__SOURCE__.

+-------+

On the opposite side of the scale from risk tolerance can be found opportunity cost. Continuing with the former example, it is likely that the DevOps organization is better positioned to minimize the loss in opportunity cost. This is expected because the SRE organization has specifically and intentionally positioned opportunity cost as secondary to risk management. Restated – the SRE organization accepts lost opportunity costs as necessary in order to achieve the desired risk tolerance. This is not to say that either organization wishes for lost opportunity cost but is to highlight the slightly different prioritization.

Observability

It’s a common saying in DevOps that “if it isn’t being tested then it isn’t working”. Active testing is certainly an important activity for both DevOps and SRE practices, however, the way in which test results are consumed is central to SRE philosophy. Back to our favorite book (chapter 3): “As standard practice at Google, we are often best served by identifying an objective metric to represent the property of a system we want to optimize. By setting a target, we can assess our current performance and track improvements or degradations over time.” Let’s imagine two organizations – one following DevOps and one following SRE. Each organization tracks a Key Performance Indicator (KPI) of failed deployment rate or the frequency with which new deployments result in a negative impact on service. Both organizations may want to target a low value for this KPI – say 5% or less – but the way in which each organization conceptualizes the metric is different: the DevOps team may target a low value as a way to reduce disruption to the service while the SRE team will consume the KPI as a part of calculating the error budget for the service (more on error budgets below).

Error Budget

In order to contextualize observability – both in terms of the value of a metric as well as success in optimizing a metric – SRE teams often concern themselves with a budget. In concept an error budget is no different than a financial one – define how much to spend and track actual spending against that limit. Error budgets are implemented as an agreement between an SRE team and one or more development teams – DevOps or otherwise. This strategy can help to reduce tensions between the two teams, despite their logical opposing priorities of stability (SRE) and velocity (Dev); as long as a development team has not spent their error budget within a timeframe then an SRE team should not need to raise concerns about stability and collectively the teams should maintain the desired velocity.

Postmortem

Despite the best planning and preparation, service interruptions will occur. Handling such interruptions is an important part of both DevOps and SRE practice, but so is what comes after an interruption – a postmortem. Recording the event, actions are taken to correct it, and what actions will be taken to prevent the event from recurring all comprise a postmortem and help to ensure that incidents do not overwhelm a team or an organization. Although any organization may perform postmortem investigations, SRE philosophy specifically prescribes the practice and should be expected from any team pursuing this culture. A DevOps engineer that would fix a failure, would certainly analyze it, document what went wrong in some way, and would, of course, try to avoid that failure in the future. But it is not necessarily required that this DevOps engineer would conduct a full post-mortem analysis of the failure, once fixed. If you are a DevOps engineer and you do perform comprehensive post-mortems, that’s OK, it might just mean that you are implementing the SRE philosophy, whether you know it, or not.

Adopting SRE Culture

There are a few questions to answer about adoption – who, why, and how.

Who?

+-------+

__PARTS OF THE EXERCISE__.
[a] In the text on DevOps and SRE, replace "risk tolerance" with "risk appetite" and give the passage again, beginning at the words "On the opposite" and stopping after "slightly different prioritization.".
[b] Answer these questions from the text on DevOps and SRE:
(i) What target value for the failed deployment rate might both organizations want?
(ii) Between whom is an error budget put in place as an agreement?
(iii) What three questions about adoption does the text name?
This material comes from a separate source.

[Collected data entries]
+-------+

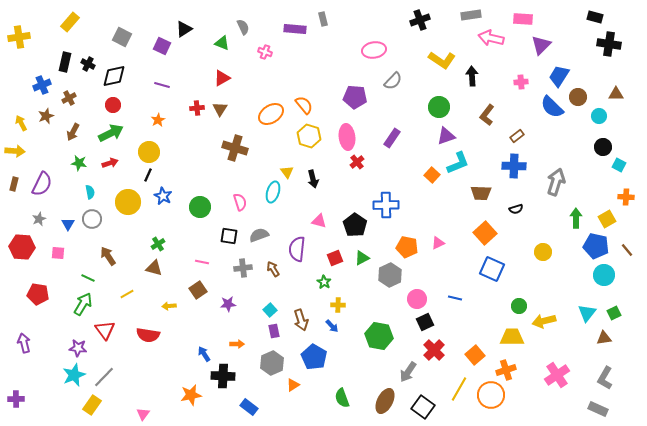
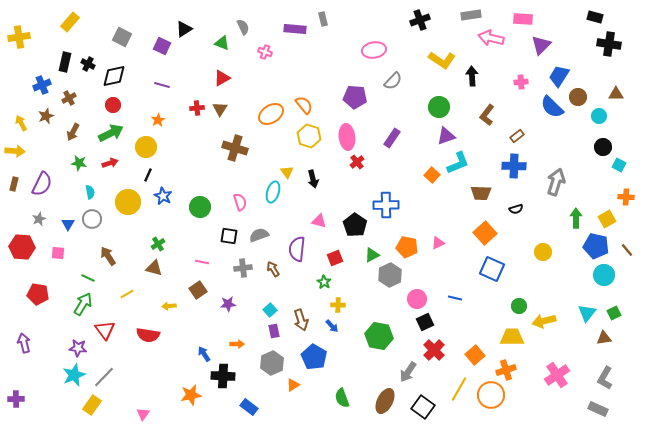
yellow circle at (149, 152): moved 3 px left, 5 px up
green triangle at (362, 258): moved 10 px right, 3 px up
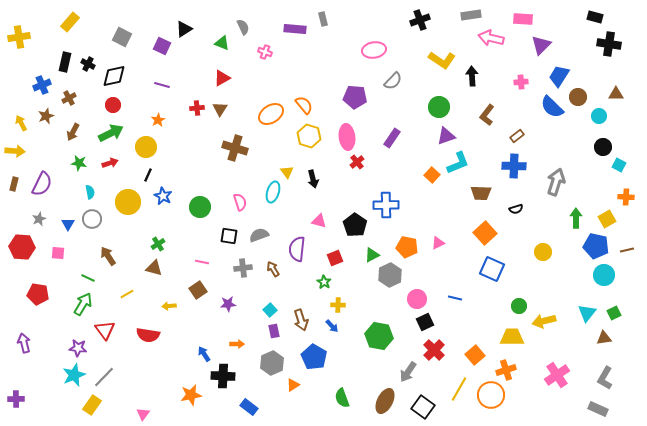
brown line at (627, 250): rotated 64 degrees counterclockwise
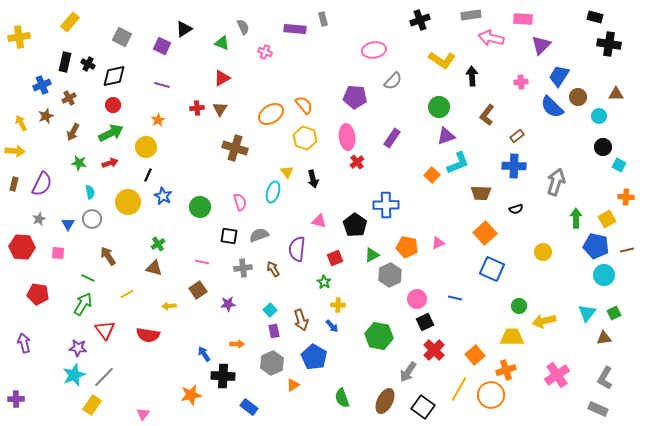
yellow hexagon at (309, 136): moved 4 px left, 2 px down
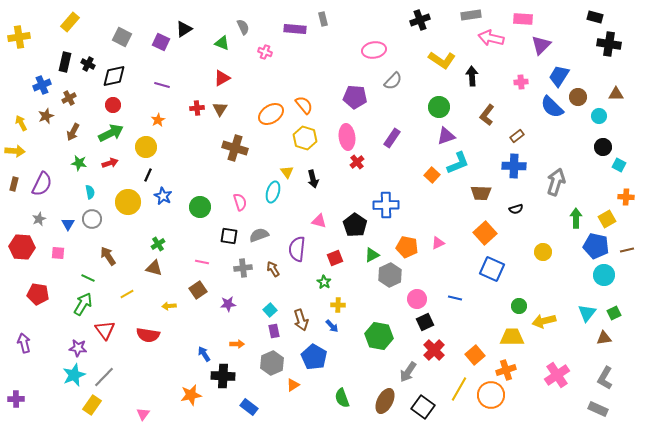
purple square at (162, 46): moved 1 px left, 4 px up
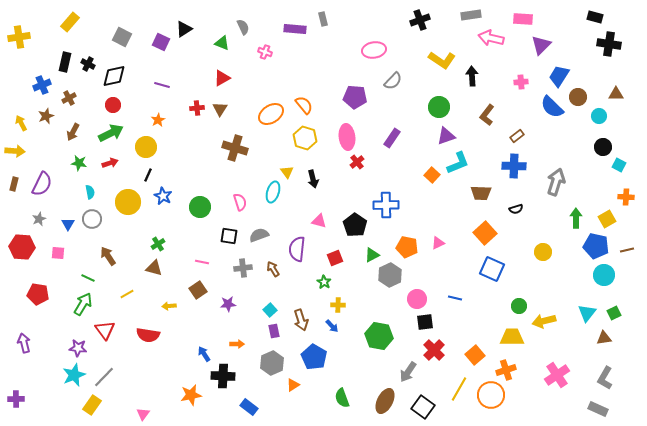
black square at (425, 322): rotated 18 degrees clockwise
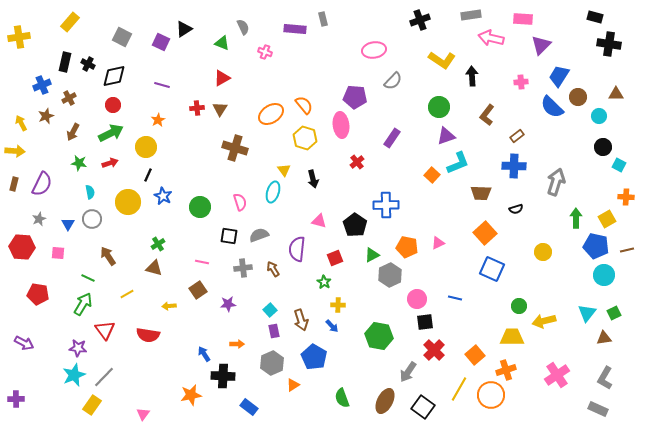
pink ellipse at (347, 137): moved 6 px left, 12 px up
yellow triangle at (287, 172): moved 3 px left, 2 px up
purple arrow at (24, 343): rotated 132 degrees clockwise
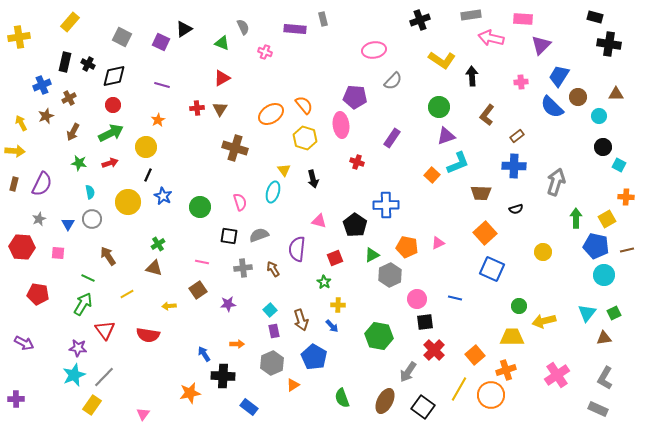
red cross at (357, 162): rotated 32 degrees counterclockwise
orange star at (191, 395): moved 1 px left, 2 px up
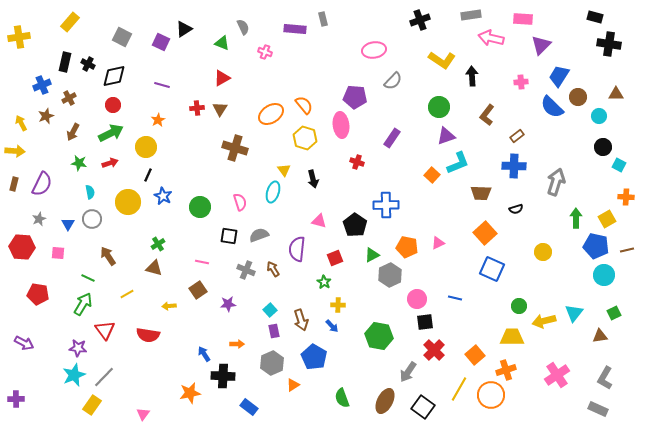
gray cross at (243, 268): moved 3 px right, 2 px down; rotated 30 degrees clockwise
cyan triangle at (587, 313): moved 13 px left
brown triangle at (604, 338): moved 4 px left, 2 px up
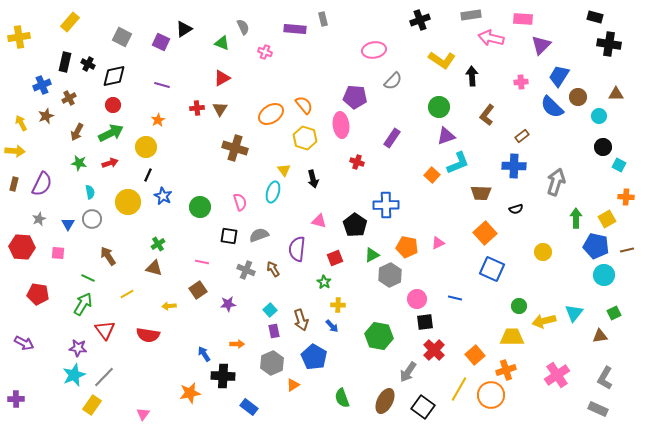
brown arrow at (73, 132): moved 4 px right
brown rectangle at (517, 136): moved 5 px right
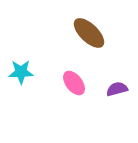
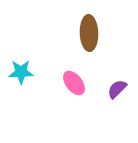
brown ellipse: rotated 44 degrees clockwise
purple semicircle: rotated 30 degrees counterclockwise
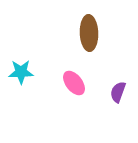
purple semicircle: moved 1 px right, 3 px down; rotated 25 degrees counterclockwise
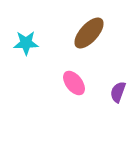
brown ellipse: rotated 44 degrees clockwise
cyan star: moved 5 px right, 29 px up
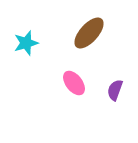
cyan star: rotated 15 degrees counterclockwise
purple semicircle: moved 3 px left, 2 px up
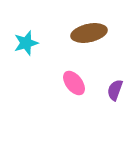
brown ellipse: rotated 36 degrees clockwise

+-------+

__TASK RESULTS__.
[a]
On the opposite side of the scale from risk appetite can be found opportunity cost. Continuing with the former example, it is likely that the DevOps organization is better positioned to minimize the loss in opportunity cost. This is expected because the SRE organization has specifically and intentionally positioned opportunity cost as secondary to risk management. Restated – the SRE organization accepts lost opportunity costs as necessary in order to achieve the desired risk appetite. This is not to say that either organization wishes for lost opportunity cost but is to highlight the slightly different prioritization.

[b]
(i) A low value, say 5% or less.
(ii) An SRE team and one or more development teams, DevOps or otherwise.
(iii) Who, why, and how.